The user cites an NSA investigation on crytopgraphic money networks that began in the early-'90s and believes that Satoshi is actually Tatsuaki Okamoto, one of the main NSA researchers.

“Scientific technology grants issued by government and intelligence agencies are how these labs are funded and promoted,” the reddit user nicolaosq writes. “The regulation and control of bitcoin has been actively developed alongside the development of the network.”

However unlikely, despite the libertarian wet dreams of bitcoin’s initial ambitions, the pseudo-anonymous currency could actually be the perfect way for governments to keep an NSA-like eye on the world’s transactions.
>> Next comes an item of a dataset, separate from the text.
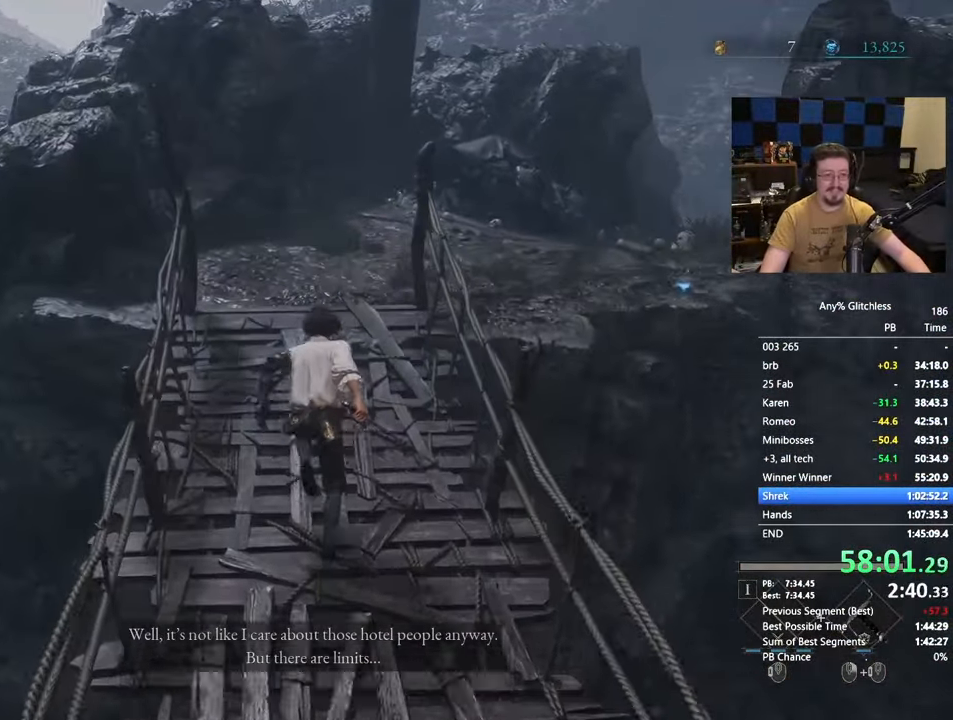
{"keys": ["space", "w"], "mouse": [], "events": []}
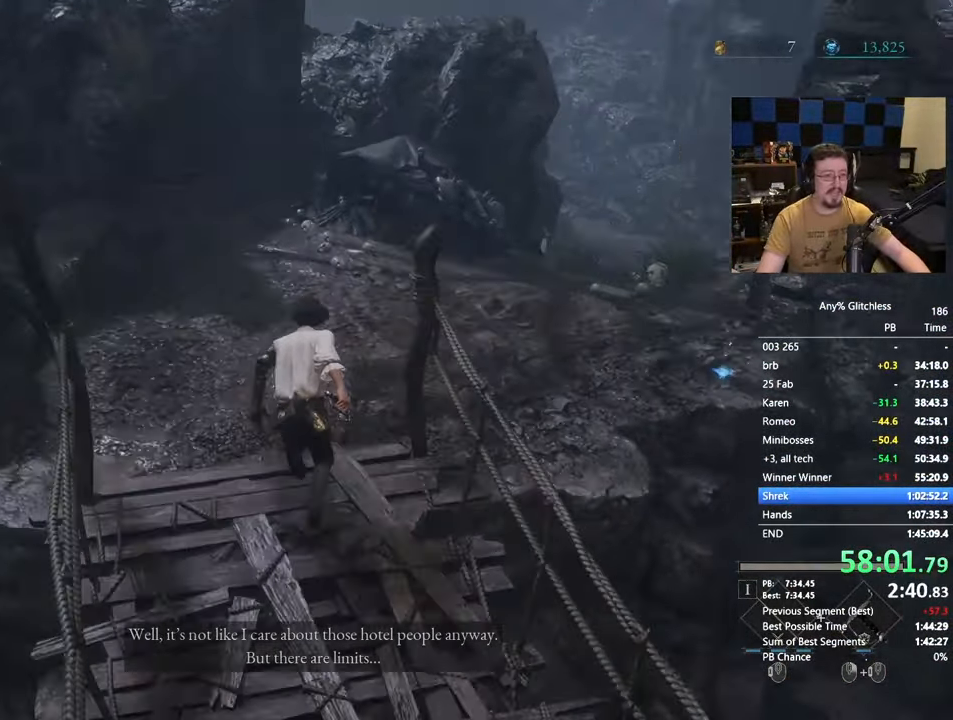
{"keys": ["space", "w"], "mouse": [], "events": []}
In the eyes of these conspiracy theorists, it's for this reason that the Department of Homeland Security embraced the cryptocurrency at the Senate hearing on Monday. As bitcoin becomes assimilated into the financial system, which the US still controls with an iron grip, it becomes orders of magnitude easier to monitor than physical cash.

Is it crazy to think that such monitoring systems are already developed or are under development? Indeed, there are numerous other benefits that virtual currencies could have for governments and central banks. There’s growing discussion of the advantages that e-money could have for Federal Reserve policy, allowing them to set interest rates without clunky mechanisms like quantitative easing, and that paper money is actually holding the system back.

In the end, none of it might matter. The people have already spoken. Government creation or not, everyone loves bitcoin, which is bad news for the money launderers and anarchists. For the rest of us, we can simply sit back and enjoy the lower fees.